Initial treatment of gravida.
Temporary management of prolonged or heavy vaginal bleeding where hormonal therapy has failed.
Aspiration (without cervical dilatation) can be used to treat postpartum bleeding due to retained pregnancy What are the side effects and complications of endometrial aspiration sampling?
The most common side effect of endometrial sampling is cramping, which resolves quickly after the procedure is completed. High-pressure aspiration devices cause more severe cramping than low-pressure devices because the former are harder and have more suction force to aspirate more endometrial samples. Many women experience a small amount of vaginal bleeding or spotting for several days after the procedure.
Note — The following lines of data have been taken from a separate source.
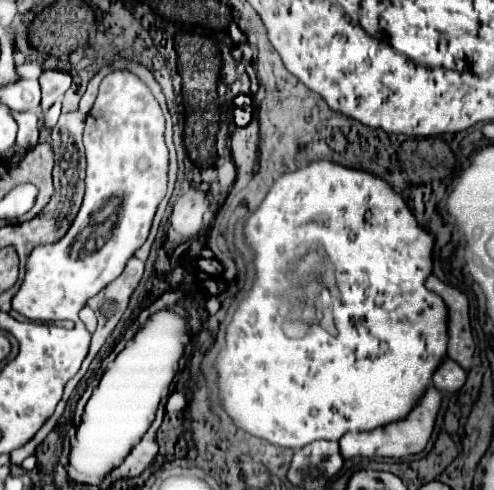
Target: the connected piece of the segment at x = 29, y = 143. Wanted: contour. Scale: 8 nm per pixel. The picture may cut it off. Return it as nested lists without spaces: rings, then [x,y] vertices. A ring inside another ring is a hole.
[[[15,112],[13,116],[19,126],[17,144],[21,148],[33,148],[39,142],[39,118],[33,112]]]

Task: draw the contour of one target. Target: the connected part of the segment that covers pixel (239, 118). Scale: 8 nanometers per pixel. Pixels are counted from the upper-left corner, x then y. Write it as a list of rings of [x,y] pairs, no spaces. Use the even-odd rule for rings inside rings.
[[[239,94],[239,96],[233,98],[233,104],[235,104],[235,108],[233,108],[233,122],[235,122],[237,126],[249,124],[251,114],[253,114],[253,106],[251,106],[253,100],[251,100],[251,96]]]

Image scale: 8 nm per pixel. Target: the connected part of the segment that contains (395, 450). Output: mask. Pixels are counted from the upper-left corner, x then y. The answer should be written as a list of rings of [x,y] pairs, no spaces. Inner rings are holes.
[[[429,388],[423,396],[423,400],[411,410],[411,416],[407,416],[407,422],[399,422],[399,424],[389,424],[387,428],[375,428],[375,432],[361,432],[361,434],[347,434],[343,436],[343,440],[339,440],[339,452],[343,456],[343,460],[351,460],[355,456],[361,458],[392,458],[402,459],[413,454],[419,454],[425,450],[431,434],[433,434],[433,426],[437,420],[441,408],[441,394],[437,388]]]

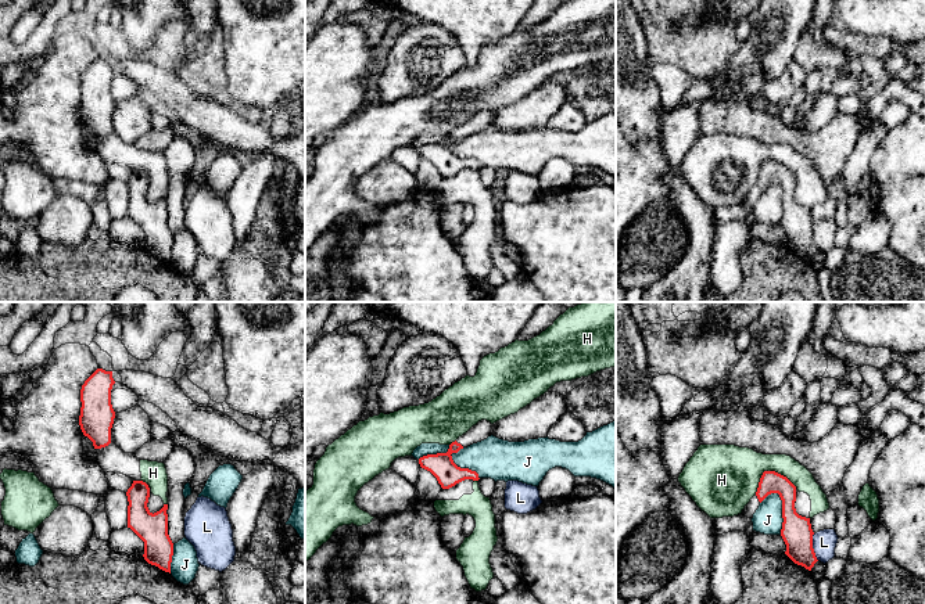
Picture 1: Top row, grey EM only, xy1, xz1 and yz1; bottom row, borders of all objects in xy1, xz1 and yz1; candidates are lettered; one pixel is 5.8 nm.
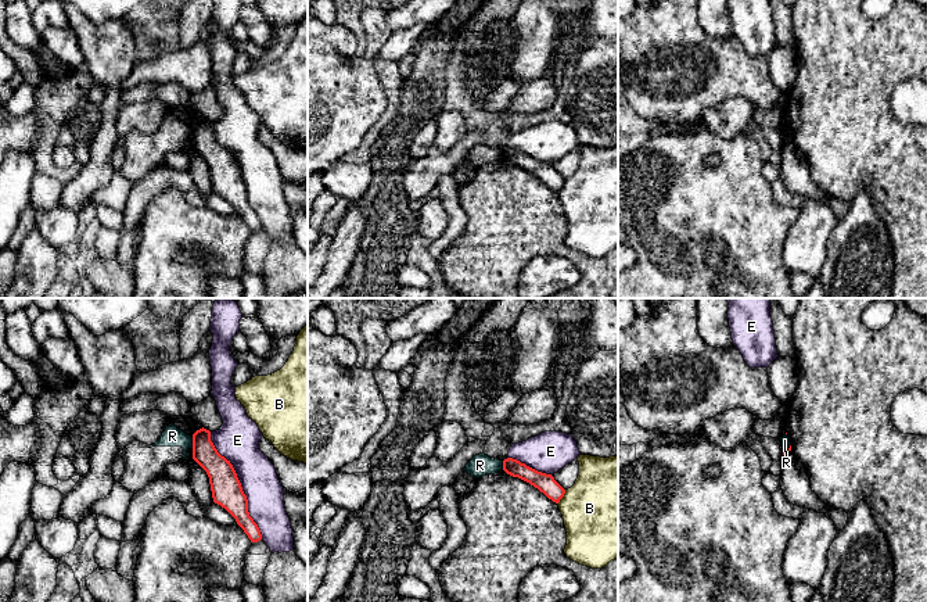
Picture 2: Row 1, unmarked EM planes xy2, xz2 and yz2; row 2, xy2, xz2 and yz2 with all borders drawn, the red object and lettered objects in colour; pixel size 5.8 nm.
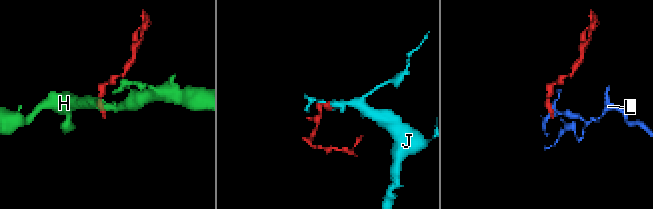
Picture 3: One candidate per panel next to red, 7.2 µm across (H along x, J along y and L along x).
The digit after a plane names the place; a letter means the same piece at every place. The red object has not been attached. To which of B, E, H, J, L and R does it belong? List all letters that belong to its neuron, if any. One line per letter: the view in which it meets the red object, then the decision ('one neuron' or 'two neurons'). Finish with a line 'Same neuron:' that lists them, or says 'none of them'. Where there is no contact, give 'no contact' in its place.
B: xz2 | two neurons
E: xy2 | two neurons
H: yz1 | two neurons
J: yz1 | two neurons
L: yz1 | two neurons
R: xy2 | two neurons
Same neuron: none of them

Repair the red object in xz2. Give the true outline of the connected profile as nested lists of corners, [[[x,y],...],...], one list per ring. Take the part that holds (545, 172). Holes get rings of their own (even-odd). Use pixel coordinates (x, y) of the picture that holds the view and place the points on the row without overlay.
[[[504,148],[503,160],[513,166],[518,166],[529,172],[556,193],[558,193],[565,183],[565,179],[554,169],[551,164],[538,161],[517,148]]]

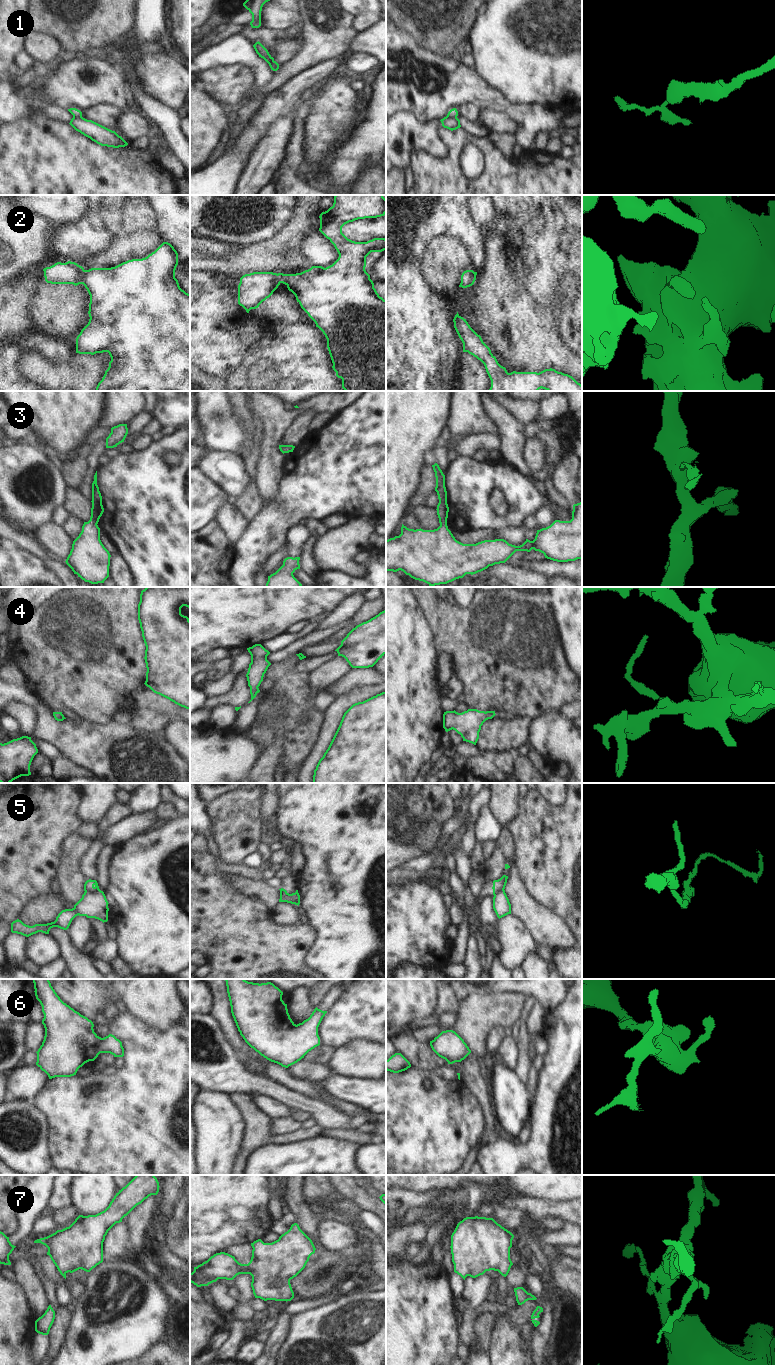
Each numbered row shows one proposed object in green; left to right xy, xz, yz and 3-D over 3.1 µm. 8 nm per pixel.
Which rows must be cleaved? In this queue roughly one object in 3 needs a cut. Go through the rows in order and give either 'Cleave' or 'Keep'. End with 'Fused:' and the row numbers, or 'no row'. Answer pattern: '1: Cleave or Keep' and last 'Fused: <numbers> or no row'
1: Cleave
2: Keep
3: Keep
4: Keep
5: Cleave
6: Keep
7: Keep
Fused: 1, 5

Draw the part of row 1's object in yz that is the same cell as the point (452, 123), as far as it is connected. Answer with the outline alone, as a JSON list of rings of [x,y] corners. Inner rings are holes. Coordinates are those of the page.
[[[446,116],[443,119],[441,119],[440,121],[444,128],[447,128],[451,131],[456,130],[461,127],[460,120],[457,117]]]

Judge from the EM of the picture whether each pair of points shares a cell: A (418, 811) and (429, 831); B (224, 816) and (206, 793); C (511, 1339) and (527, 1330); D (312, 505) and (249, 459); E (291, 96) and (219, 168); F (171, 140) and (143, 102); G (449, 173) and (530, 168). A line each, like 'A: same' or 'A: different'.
A: different
B: different
C: different
D: different
E: same
F: same
G: same

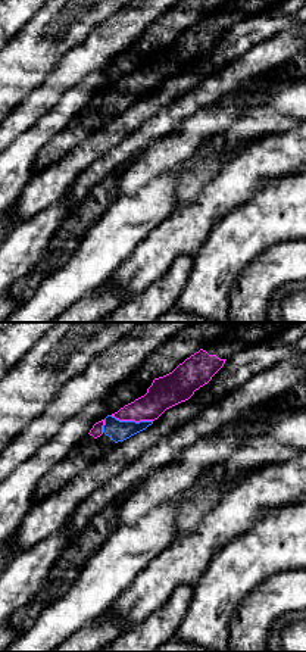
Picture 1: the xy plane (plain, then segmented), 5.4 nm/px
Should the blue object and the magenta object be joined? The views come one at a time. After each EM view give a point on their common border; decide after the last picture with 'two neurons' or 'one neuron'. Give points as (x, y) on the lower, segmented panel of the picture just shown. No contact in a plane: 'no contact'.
(131, 421)

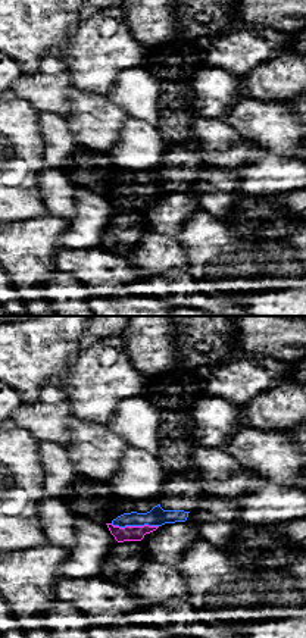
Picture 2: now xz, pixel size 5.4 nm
(134, 525)

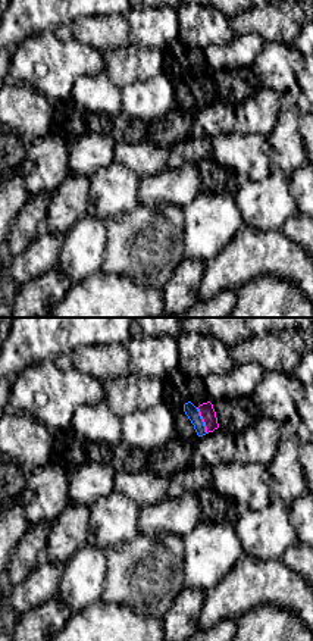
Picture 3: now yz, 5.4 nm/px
(202, 421)

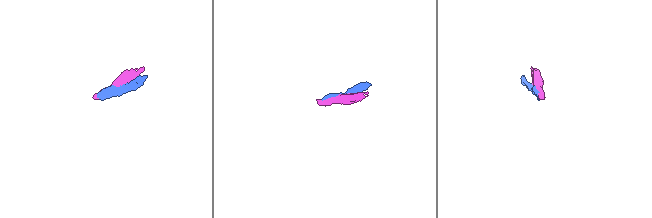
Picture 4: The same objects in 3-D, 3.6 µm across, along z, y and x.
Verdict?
one neuron

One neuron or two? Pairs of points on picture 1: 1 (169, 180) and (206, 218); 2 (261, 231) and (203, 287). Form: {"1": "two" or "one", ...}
{"1": "two", "2": "one"}

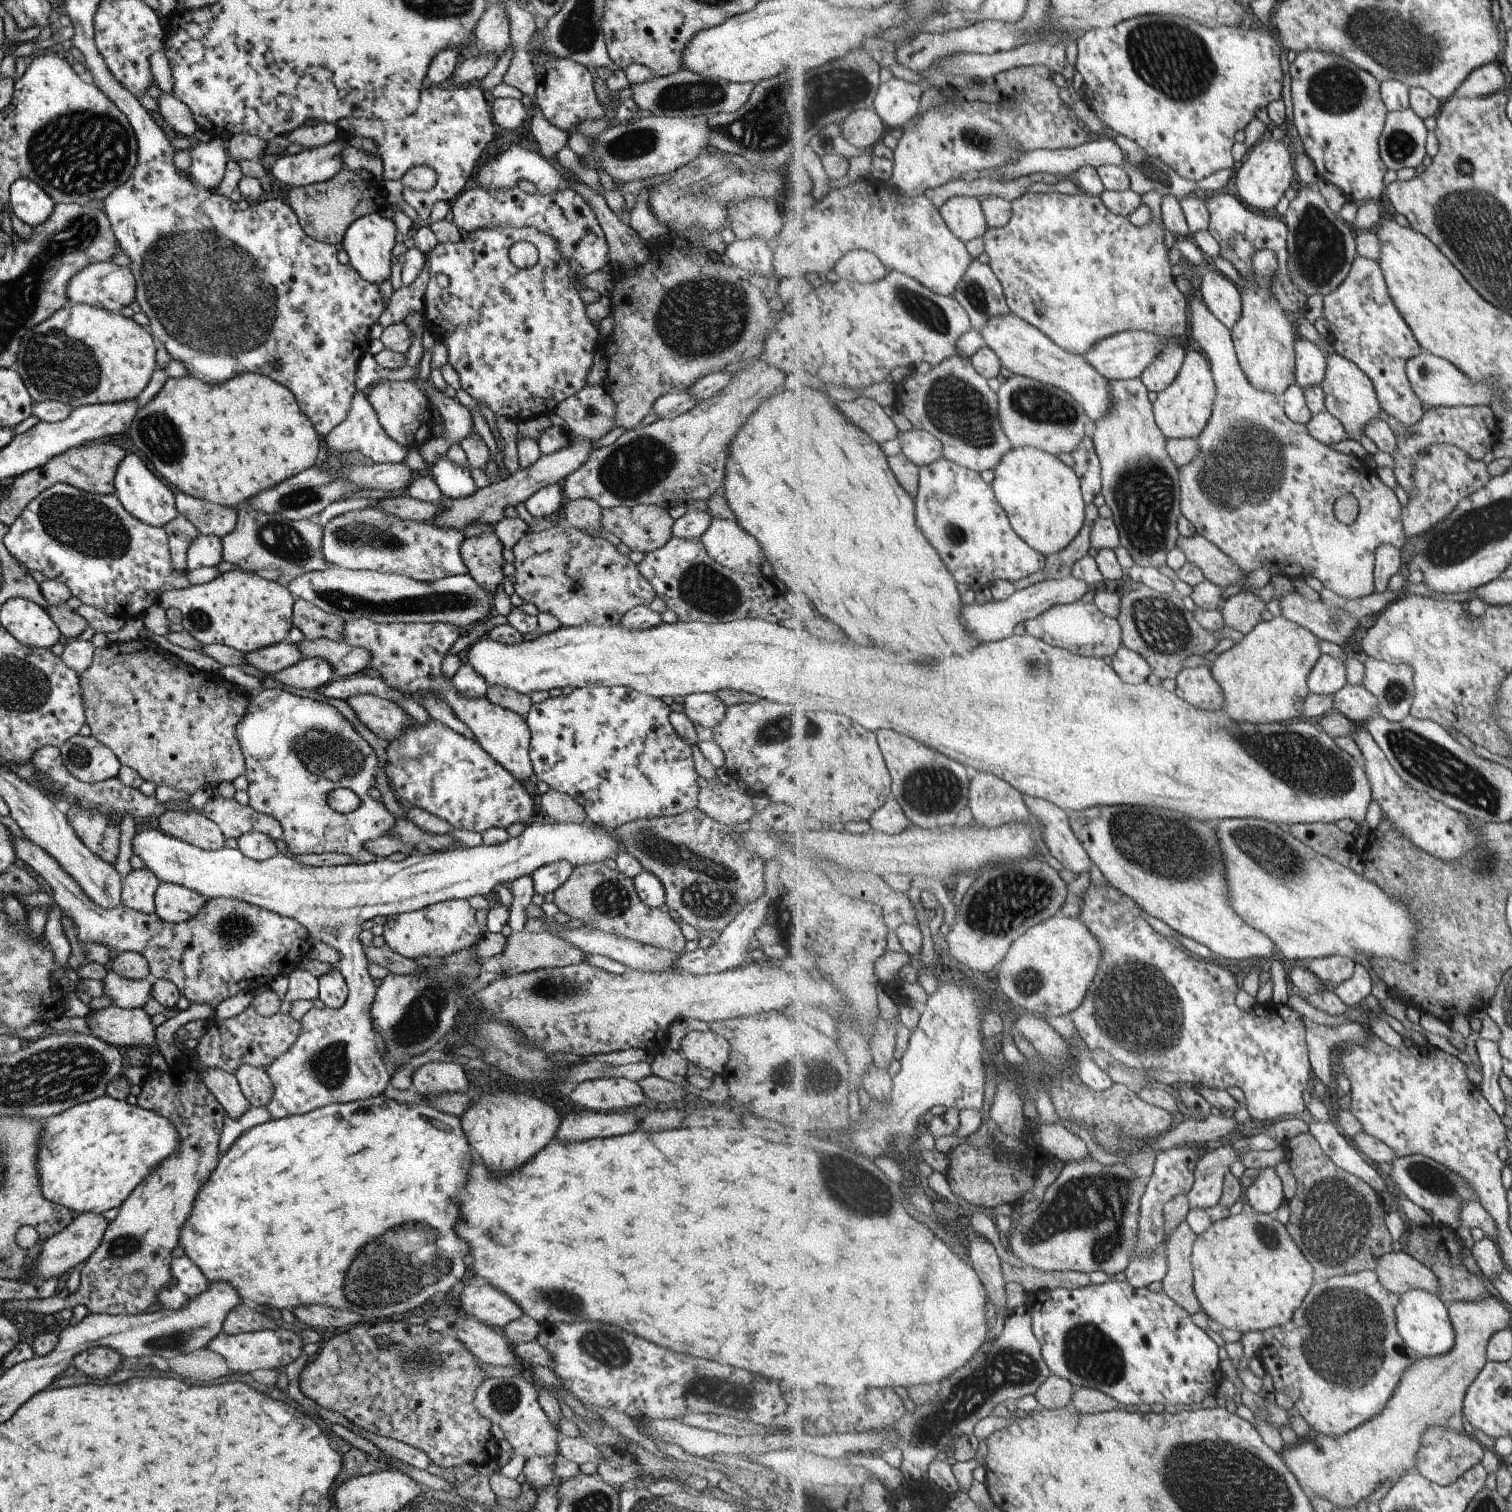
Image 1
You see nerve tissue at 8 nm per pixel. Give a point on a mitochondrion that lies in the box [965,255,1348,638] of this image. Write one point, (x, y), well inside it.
(1242, 470)

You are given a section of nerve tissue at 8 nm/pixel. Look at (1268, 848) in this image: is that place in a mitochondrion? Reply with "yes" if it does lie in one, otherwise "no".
yes

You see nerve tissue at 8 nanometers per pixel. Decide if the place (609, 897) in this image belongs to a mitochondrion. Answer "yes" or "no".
yes

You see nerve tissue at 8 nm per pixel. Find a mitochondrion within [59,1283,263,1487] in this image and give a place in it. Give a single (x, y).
(178, 1338)

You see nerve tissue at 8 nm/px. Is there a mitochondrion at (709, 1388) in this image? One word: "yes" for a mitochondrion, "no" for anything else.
yes

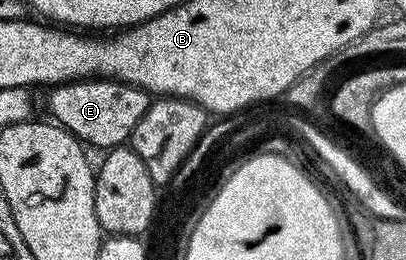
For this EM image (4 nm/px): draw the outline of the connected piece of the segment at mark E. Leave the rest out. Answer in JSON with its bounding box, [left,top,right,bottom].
[50,79,152,149]

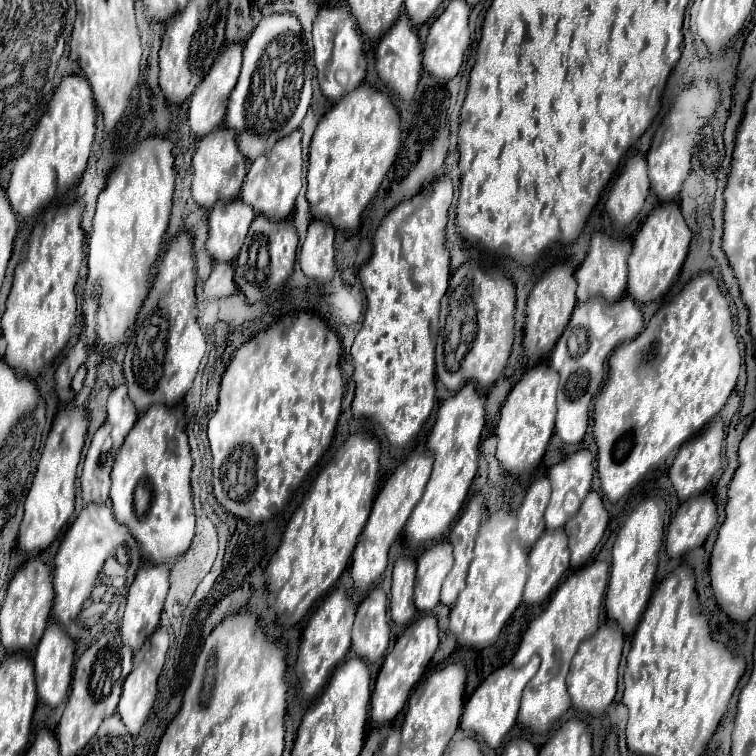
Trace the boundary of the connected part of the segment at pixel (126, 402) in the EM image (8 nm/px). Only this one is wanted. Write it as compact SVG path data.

Vaso-vagal reactions are not commonly associated with endothelial sampling operations. Allowing the patient to eat and drink appropriately before the procedure and using analgesic medications or local anesthesia to reduce pain can usually prevent such reactions. The risk of uterine perforation is approximately 1-2/1000.
Rare complications include massive uterine bleeding (especially in patients with undiagnosed coagulopathy), uterine perforation (risk 0.1-0.3%), pelvic infection, and bacteremia (including sepsis and endocarditis).
What should I expect after undergoing endometrial aspiration sampling?
Patients should remain in a semi-recumbent position for several minutes after the procedure to reduce the chance of vasovagal reactions. Thereafter, if the patient is free of dizziness and heavy bleeding, he/she can leave the clinic. Nonsteroidal anti-inflammatory drugs may be applied to manage spasticity, although sustained spasticity rarely occurs.
Patients should be seen immediately if fever occurs, cramping lasts 48 hours or longer, pain increases, vaginal drainage is offensive, or bleeding is greater than menstrual flow. The operation does not interfere with the patient’s daily activities, including sexual intercourse.